## [EXERCICES PROPOSÉS]
[A] D'après le texte sur la réforme de MaPrimeRénov', à quelle date l'entrée en vigueur des nouvelles règles est-elle annoncée ?
[B] Reproduisez à l'identique le passage du texte sur la réforme de MaPrimeRénov' compris entre « Les textes réorientent » et « financement des ménages. », ces deux bornes incluses.
[C] Prolongez le texte sur la réforme de MaPrimeRénov' en reprenant après sa dernière phrase.

## [TEXTE PROPOSÉ]
À Strasbourg, les présidents des onze fédérations départementales du Bâtiment et la fédération régionale du Grand Est tirent le signal d’alarme. Dans un communiqué commun de septembre 2025, ils pointent deux réformes jugées désorganisatrices pour la filière : la refonte de MaPrimeRénov' et l’application heurtée de la REP Bâtiment. Leur message est clair : sans stabilité réglementaire, l’investissement et l’emploi vacillent.

Maprimerénov' 2025 : des critères resserrés qui reconfigurent le marché

MaPrimeRénov', lancée en 2020, a installé une logique d’aides d’État par gestes de rénovation énergétique pour les propriétaires occupants ou bailleurs. Elle a, pendant quatre ans, soutenu des opérations standardisées comme l’isolation des parois et le remplacement des équipements de chauffage. L’année 2025 marque un changement d’orientation avec la publication de décrets le 9 septembre au Journal officiel, après une séquence estivale de suspension partielle, qui durcissent l’accès à certaines aides et priorisent des parcours de rénovation plus complets.

Le cap est désormais mis sur les rénovations globales, avec des exigences techniques et administratives accrues. Dans le même mouvement, plusieurs gestes unitaires voient leur éligibilité réduite ou repoussée. Les fédérations évoquent l’exclusion à venir de travaux réputés efficaces et accessibles, comme l’isolation des murs, ainsi que des chaudières biomasse dans certains cas, au profit de bouquets de travaux dirigés vers la performance globale du bâti.

Ce que MaPrimeRénov' continue à financer en 2025

Le dispositif conserve un périmètre d’intervention significatif, surtout en cas de rénovation globale.

  • Isolation des toitures, combles, planchers et parois avec conditions renforcées de performance.
  • Chauffage via des solutions décarbonées comme les pompes à chaleur et raccordements à des réseaux de chaleur verts.
  • Ventilation pour garantir la qualité d’air et la cohérence énergétique du logement.
  • Accompagnement par Mon Accompagnateur Rénov' obligatoire pour certains parcours, avec audits et contrôles.

Les textes réorientent les budgets vers des rénovations d’ensemble, conditionnées à des gains de classes énergétiques et à des audits préalables. Plusieurs gestes isolés, jusqu’ici massivement financés, deviennent conditionnels ou moins bien couverts, avec des plafonds révisés. Entrée en vigueur annoncée au 30 septembre 2025, ce qui oblige les entreprises à reprogrammer des chantiers et à renégocier le financement des ménages.

Cadre opérationnel et effets immédiats pour les entreprises

Ce recentrage bouleverse la phase commerciale. Les devis en cours doivent être réexaminés pour aligner le chantier sur les nouveaux critères.

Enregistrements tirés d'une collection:
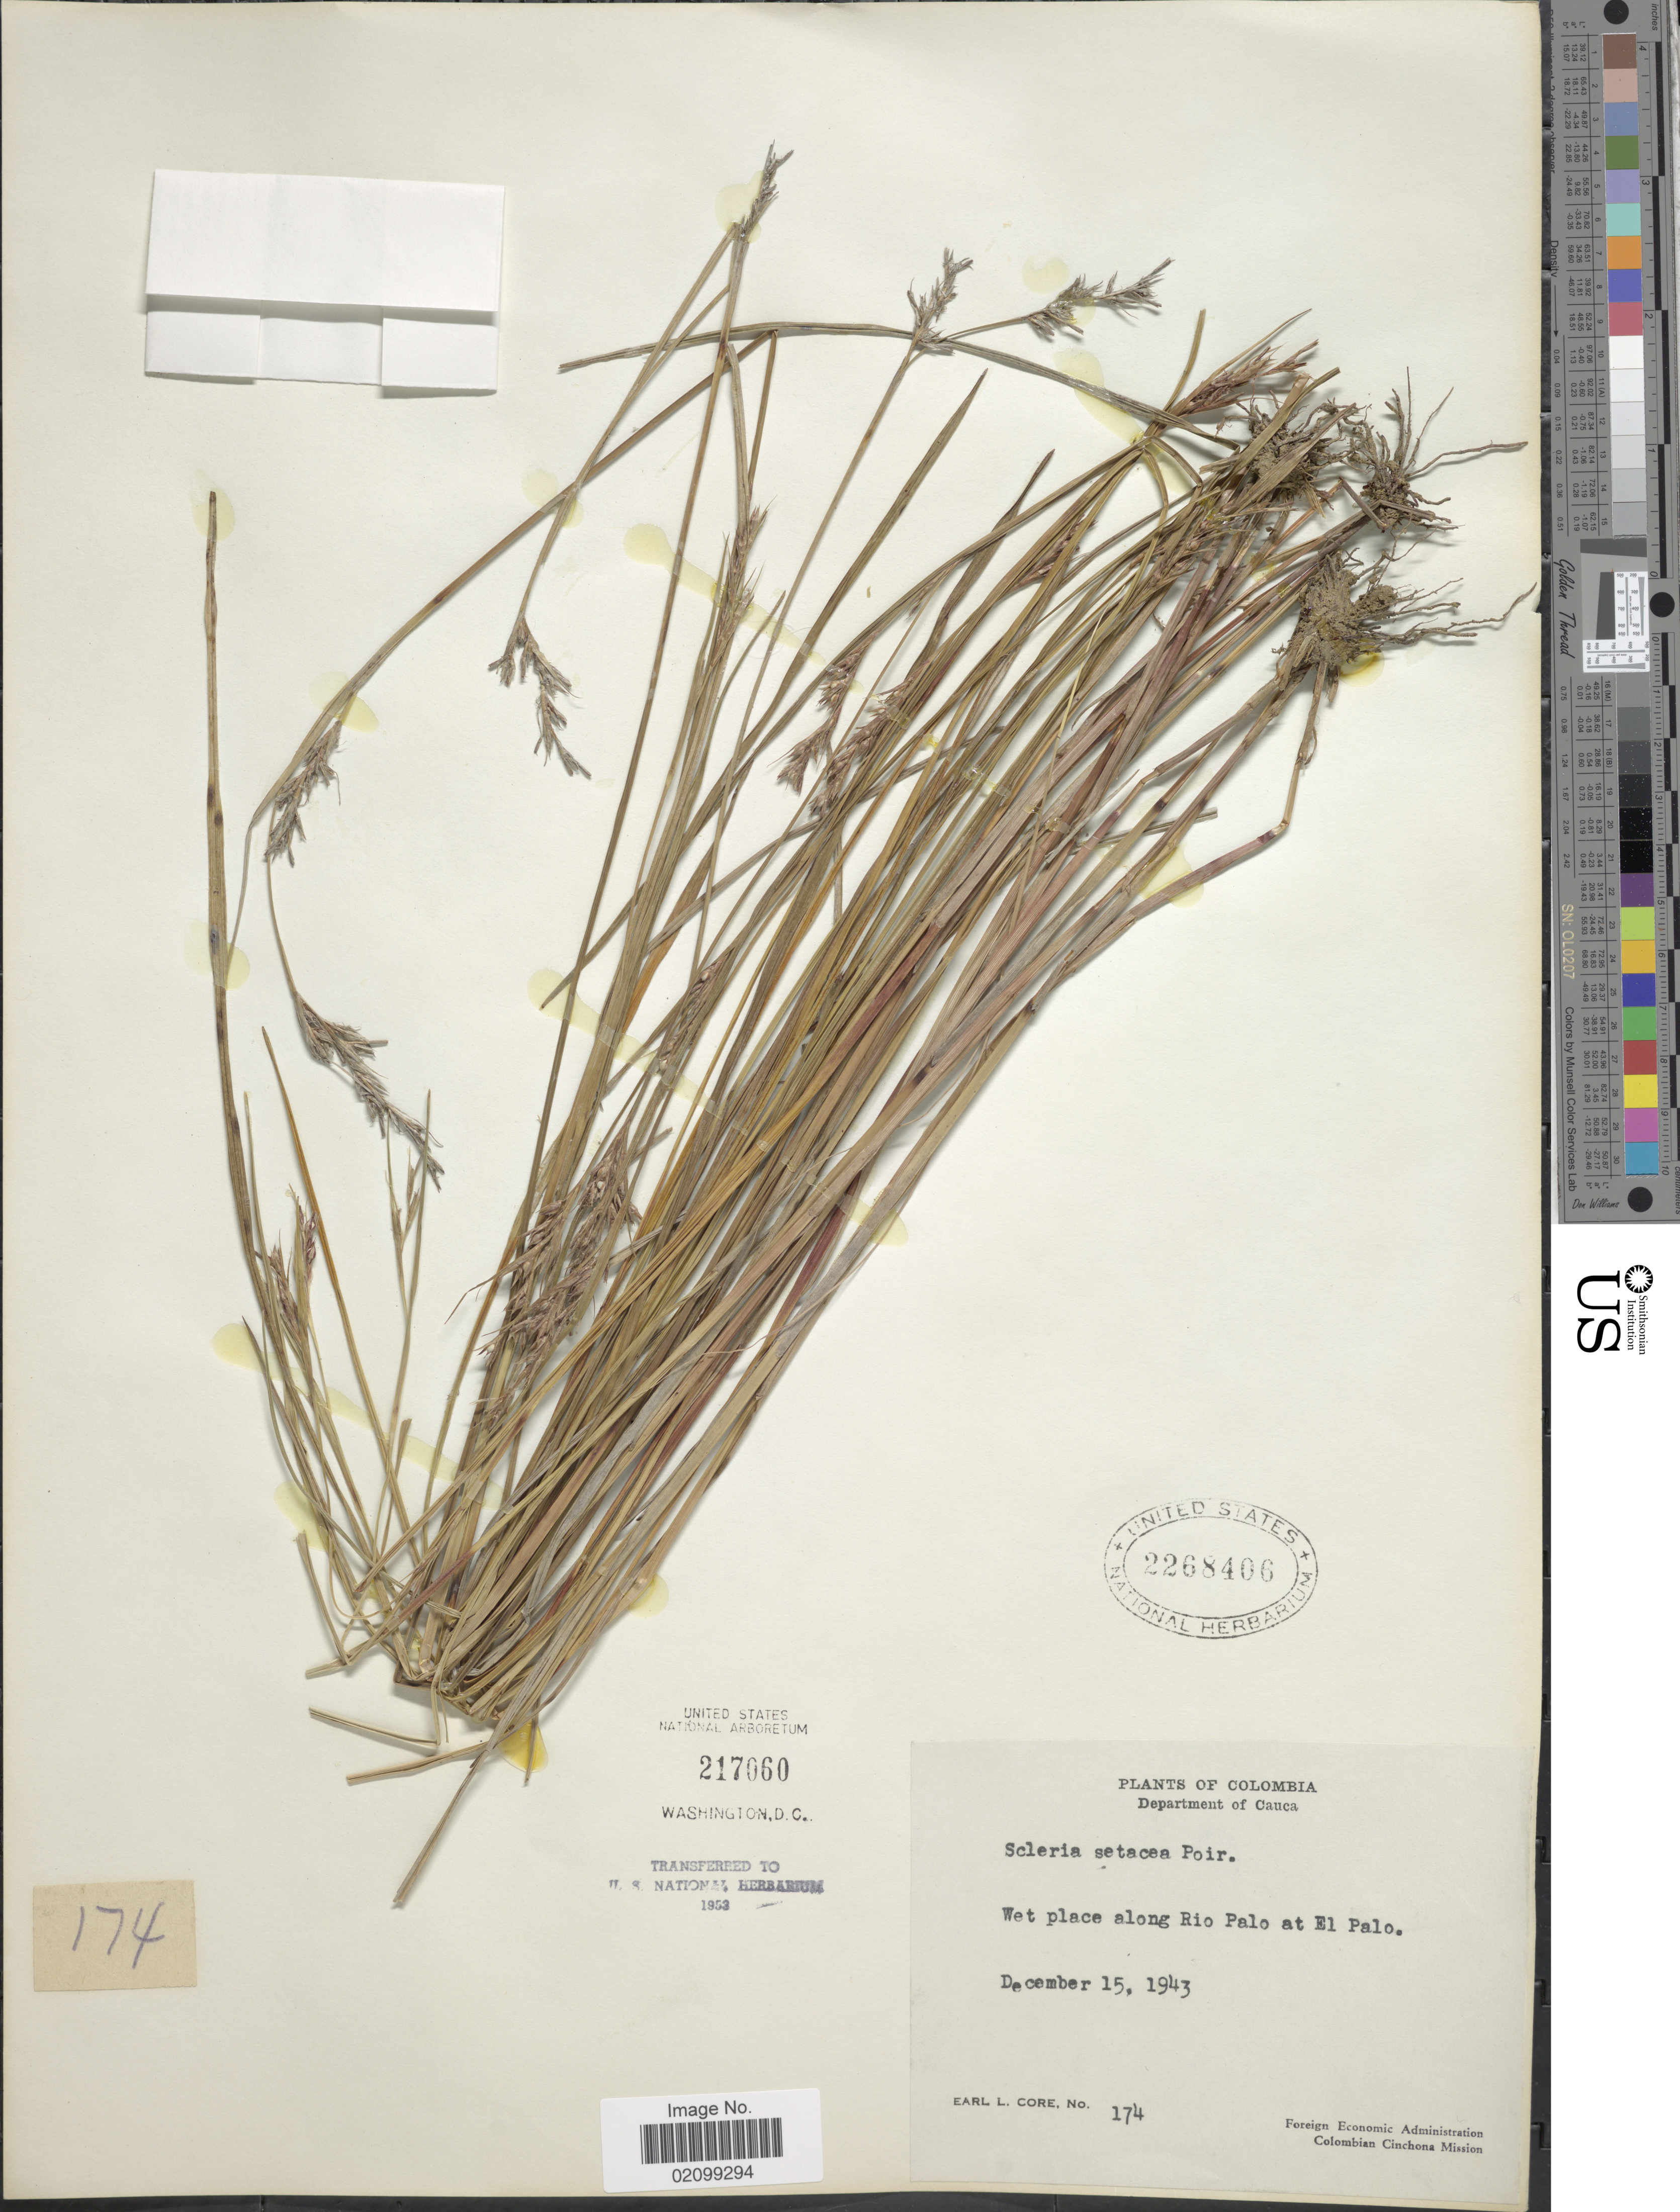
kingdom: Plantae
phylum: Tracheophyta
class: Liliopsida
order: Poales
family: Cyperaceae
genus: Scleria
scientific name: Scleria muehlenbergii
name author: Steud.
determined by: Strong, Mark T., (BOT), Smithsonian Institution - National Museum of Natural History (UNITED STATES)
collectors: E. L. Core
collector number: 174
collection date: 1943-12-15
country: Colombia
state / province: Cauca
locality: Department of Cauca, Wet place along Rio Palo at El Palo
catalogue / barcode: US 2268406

## [RÉSULTATS DE L'EXERCICE]
[A] Au 30 septembre 2025.

[B]
Les textes réorientent les budgets vers des rénovations d’ensemble, conditionnées à des gains de classes énergétiques et à des audits préalables. Plusieurs gestes isolés, jusqu’ici massivement financés, deviennent conditionnels ou moins bien couverts, avec des plafonds révisés. Entrée en vigueur annoncée au 30 septembre 2025, ce qui oblige les entreprises à reprogrammer des chantiers et à renégocier le financement des ménages.

[C]
Les installateurs et artisans rapportent déjà un allongement du cycle de décision des clients, le passage à la rénovation globale exigeant un reste à charge plus élevé et des délais de préparation plus longs. L’impact financier peut être immédiat pour les TPE si les chantiers prévus en septembre-octobre sont ajournés en attendant une confirmation d’éligibilité.

Grand est : un tissu de 50 000 entreprises face à un trou d’air

La construction est un pilier de l’emploi en France, avec environ 1,2 million d’actifs au sens large dans la filière bâtiment en 2023 (INSEE, 2023). Le Grand Est pèse lourd, avec plus de 50 000 entreprises actives, majoritairement des TPE et PME. Celles-ci absorbent une part considérable des marchés de rénovation des logements et des bâtiments tertiaires légers.

Le double resserrement des critères d’aides et l’instabilité perçue du dispositif renchérissent le coût d’acquisition client et allongent la durée entre signature et démarrage. Plusieurs signaux macroéconomiques se cumulent, comme la contraction des permis de construire en 2024, estimée à environ -15 % sur un an pour le résidentiel neuf, dans un climat inflationniste qui renchérit l’amont des chantiers (INSEE, 2024). Cette dynamique fragilise la trésorerie des entreprises qui comptaient sur des gestes de rénovation rapides pour maintenir le volume d’activité.

Les entreprises qualifiées RGE, spécialisées par gestes, constatent une visibilité réduite à moins de trois mois. Lorsque les aides glissent vers des parcours globaux, les sociétés non positionnées sur l’intégration complète doivent soit se regrouper, soit renvoyer le client vers un opérateur généraliste. Ce mouvement peut déstabiliser le tissu local si les coopérations n’aboutissent pas à des offres packagées lisibles.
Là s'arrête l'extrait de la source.